While sanctions restrict trade and dealings with specified individuals, entities and states, export controls restrict the distribution of specified products & services, namely military goods and items that can have a dual civilian and military use.

In the past, compliance with sanction and export regimes was largely seen to be an issue for companies that dealt with military hardware or products that had a clear potential military use & for banks supplying financial assistance to sanctioned entities. That mind-set is now dangerously outmoded.

Technological advancement in ‘civilian’ products and software has resulted in many of these products and services being caught by sanctions and export control regimes. The most obvious example being the now widespread use of encryption software in civilian products and services used to secure data that is transmitted wirelessly between electronic devices. This presents significant challenges for tech companies. These challenges are compounded by the ease with which technology and software services can be transferred globally and the difficulties with identifying and restricting potential access. With the ever-increasing use of cloud services, this is a growing issue.

Tech companies considering sanction and export compliance must address three fundamental questions:

  • Are any of our products or services (or part of them) controlled?

To establish the status of products/services, tech companies operating in the UK must refer to the UK Strategic Export Control Lists (which incorporate EU controls). They should also be aware of the US export control regime, which has wide-reaching extraterritorial effect. Exemptions may apply. For example, certain open source software and “mass-market” software products using encrypted technology are exempt from requiring a license.

  • To whom do we supply our products/services?

Companies should have a method of screening customers and related parties before access is given to products/services to ensure they are not on any sanctions list. This can be managed internally with specialised software or subcontracted to third party providers. These checks should also be carried out periodically on existing customers to capture any updates to sanction lists.

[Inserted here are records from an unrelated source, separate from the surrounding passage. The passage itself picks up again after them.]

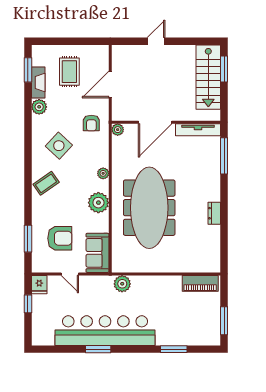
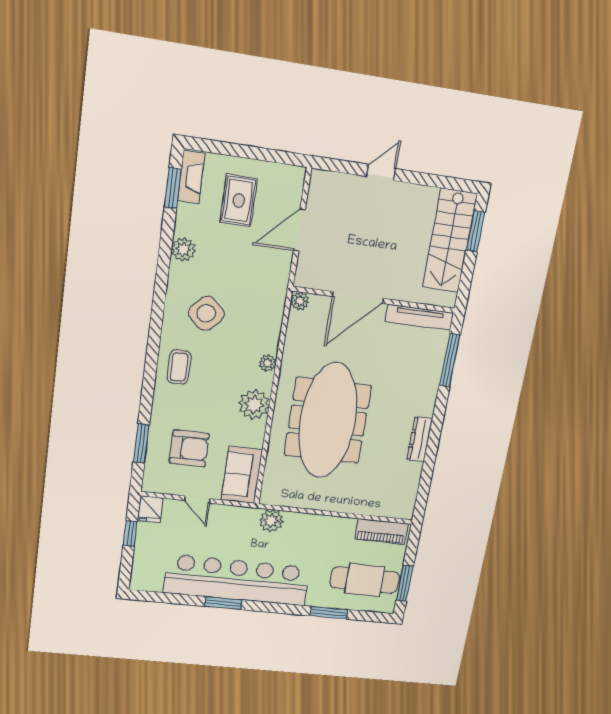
fireplace: (38, 82) -> (191, 177), moved
armchair: (91, 123) -> (261, 286), removed
coffee table: (46, 183) -> (179, 367), turned -55
dresser: (214, 213) -> (420, 439), width x1.44
cafe table: (195, 321) -> (365, 580), added

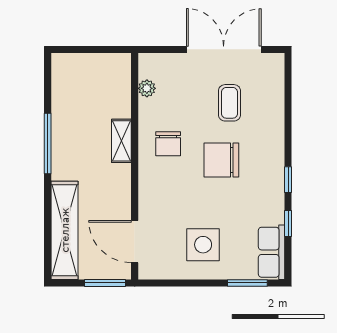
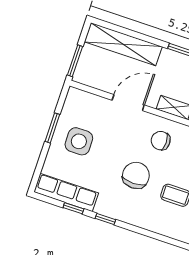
door: (135, 242) -> (128, 103), moved
row of seats: (272, 252) -> (66, 192), width x1.48
window: (247, 283) -> (52, 128), moved

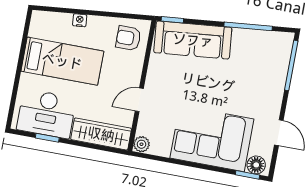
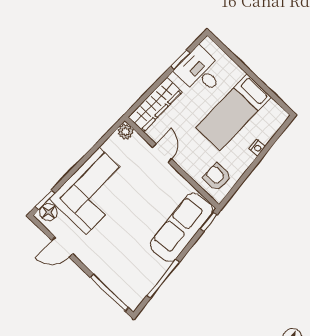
armchair: (128, 38) -> (217, 177), turned -90
desk: (46, 114) -> (200, 72), width x0.73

  • What is our geographic scope?

This can often be the hardest question for tech companies that supply goods/services electronically. All companies should understand their potential geographic scope of supply to ensure they are not providing goods or services to sanctioned states or entities. For companies supplying controlled products or services, it is essential that access is geographically limited or that appropriate export licences are obtained. Limitation can be achieved in a number of ways: by restriction of supply to specific servers; or, if cloud services are being used for distribution, ensuring that the cloud service itself has appropriate restrictions in place.

Navigating the complexities of international sanctions and export control regimes is daunting but crucial. Where there is any doubt as to the status of goods, the geographic scope of supply, or the application of sanction and/or export control regimes, legal advice should be sought as a matter of urgency.